EXERCISE DIRECTIONS
Output the data below exactly as it is, dropping the pictures from your copy.

GIVEN INFORMATION
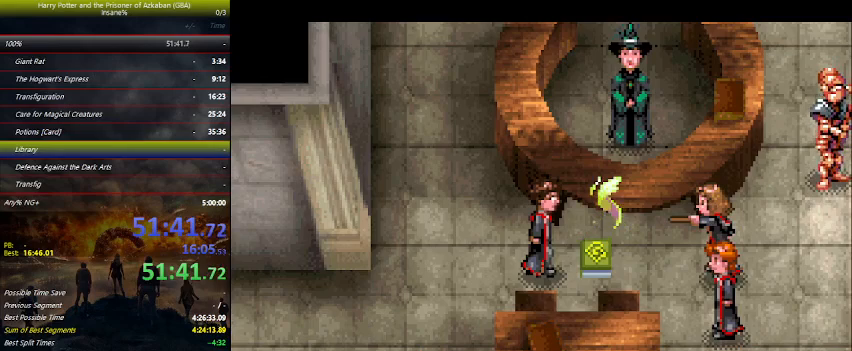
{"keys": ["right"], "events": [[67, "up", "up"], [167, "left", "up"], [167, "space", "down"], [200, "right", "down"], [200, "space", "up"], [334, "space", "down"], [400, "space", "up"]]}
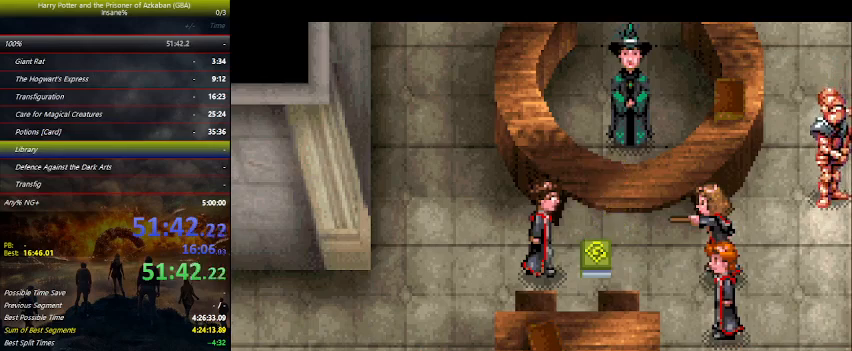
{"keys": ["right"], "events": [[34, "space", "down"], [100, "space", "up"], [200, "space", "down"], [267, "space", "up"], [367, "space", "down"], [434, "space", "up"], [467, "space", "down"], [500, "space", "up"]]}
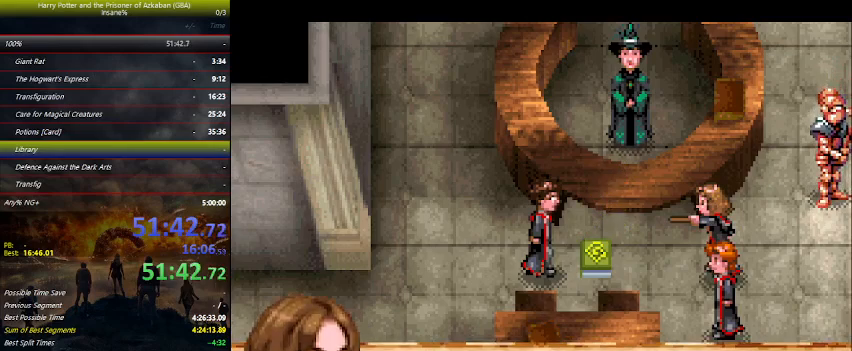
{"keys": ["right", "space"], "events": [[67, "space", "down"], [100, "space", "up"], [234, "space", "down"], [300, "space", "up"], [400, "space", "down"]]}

TASK OUTPUT
{"keys": ["right"], "events": [[67, "up", "up"], [167, "left", "up"], [167, "space", "down"], [200, "right", "down"], [200, "space", "up"], [334, "space", "down"], [400, "space", "up"]]}
{"keys": ["right"], "events": [[34, "space", "down"], [100, "space", "up"], [200, "space", "down"], [267, "space", "up"], [367, "space", "down"], [434, "space", "up"], [467, "space", "down"], [500, "space", "up"]]}
{"keys": ["right", "space"], "events": [[67, "space", "down"], [100, "space", "up"], [234, "space", "down"], [300, "space", "up"], [400, "space", "down"]]}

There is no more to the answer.